THE INPUT »
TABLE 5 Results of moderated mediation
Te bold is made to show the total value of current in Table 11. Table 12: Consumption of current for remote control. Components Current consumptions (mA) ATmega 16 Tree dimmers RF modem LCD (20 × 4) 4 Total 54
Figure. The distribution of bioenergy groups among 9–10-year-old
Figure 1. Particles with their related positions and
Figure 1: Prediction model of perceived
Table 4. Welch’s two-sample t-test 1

--

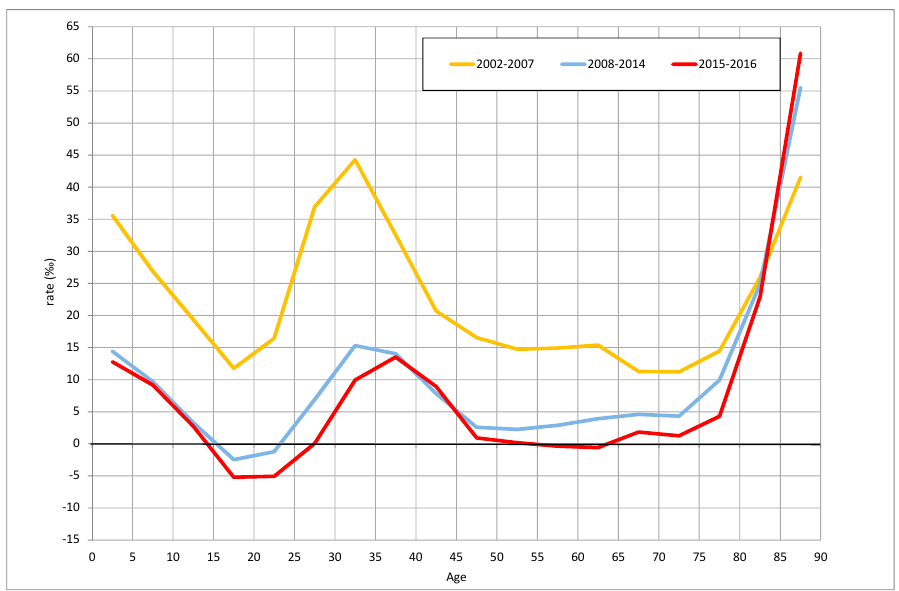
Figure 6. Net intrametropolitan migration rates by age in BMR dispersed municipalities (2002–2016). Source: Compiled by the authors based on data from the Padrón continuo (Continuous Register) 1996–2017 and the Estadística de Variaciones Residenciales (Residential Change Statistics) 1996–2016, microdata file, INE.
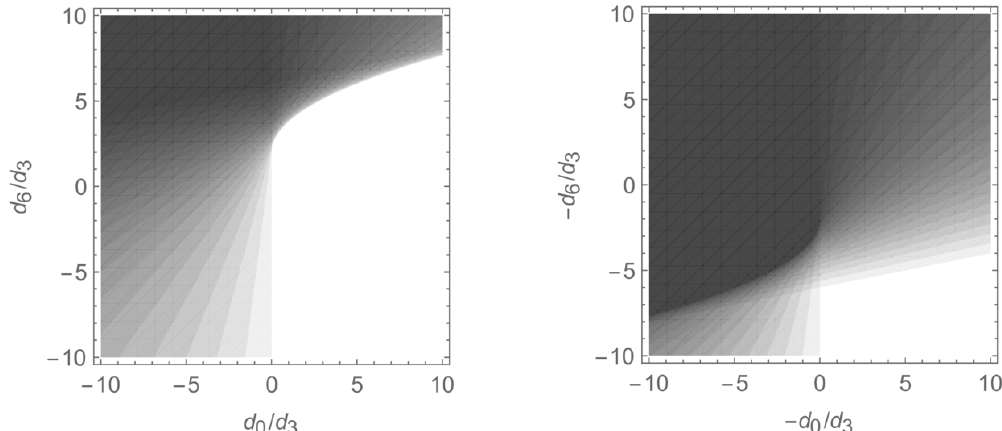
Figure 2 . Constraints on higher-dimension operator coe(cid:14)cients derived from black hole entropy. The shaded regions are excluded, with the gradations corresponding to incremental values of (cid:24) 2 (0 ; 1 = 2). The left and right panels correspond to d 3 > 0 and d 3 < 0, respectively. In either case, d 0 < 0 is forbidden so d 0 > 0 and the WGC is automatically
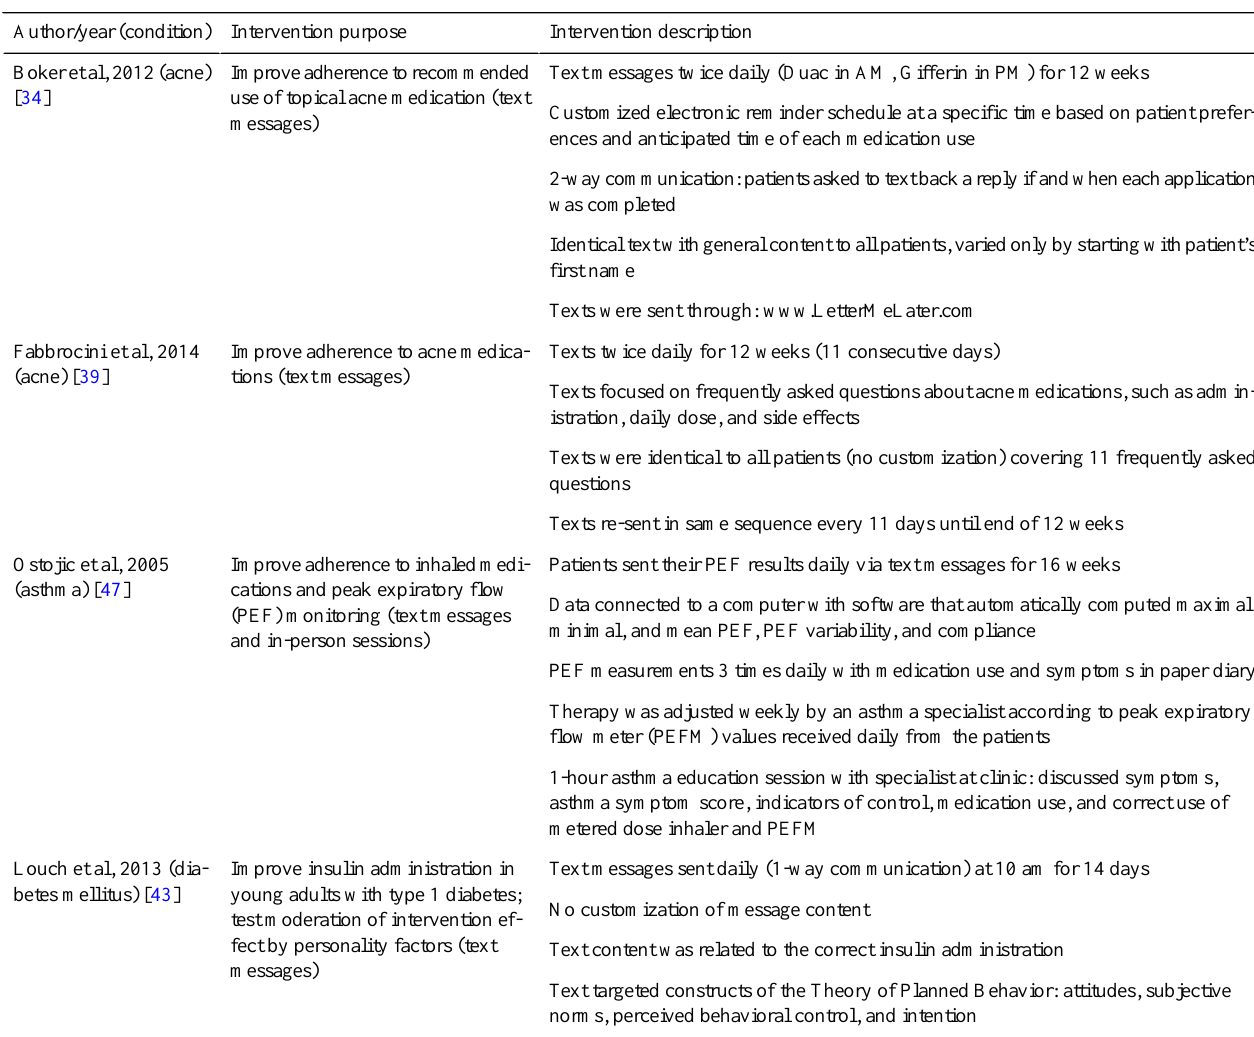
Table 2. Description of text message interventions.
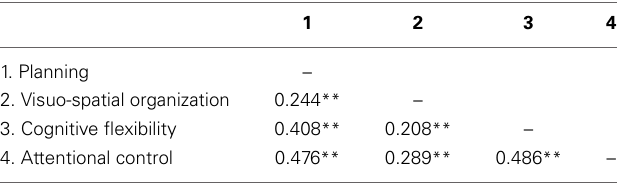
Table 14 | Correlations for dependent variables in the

WORK REQUEST » Output exactly the lines of the material above from the one containing "TABLE 5 Results of moderated mediation" up to and including the one containing "Figure 1: Prediction model of perceived".

EXERCISE RESPONSE »
TABLE 5 Results of moderated mediation
Te bold is made to show the total value of current in Table 11. Table 12: Consumption of current for remote control. Components Current consumptions (mA) ATmega 16 Tree dimmers RF modem LCD (20 × 4) 4 Total 54
Figure. The distribution of bioenergy groups among 9–10-year-old
Figure 1. Particles with their related positions and
Figure 1: Prediction model of perceived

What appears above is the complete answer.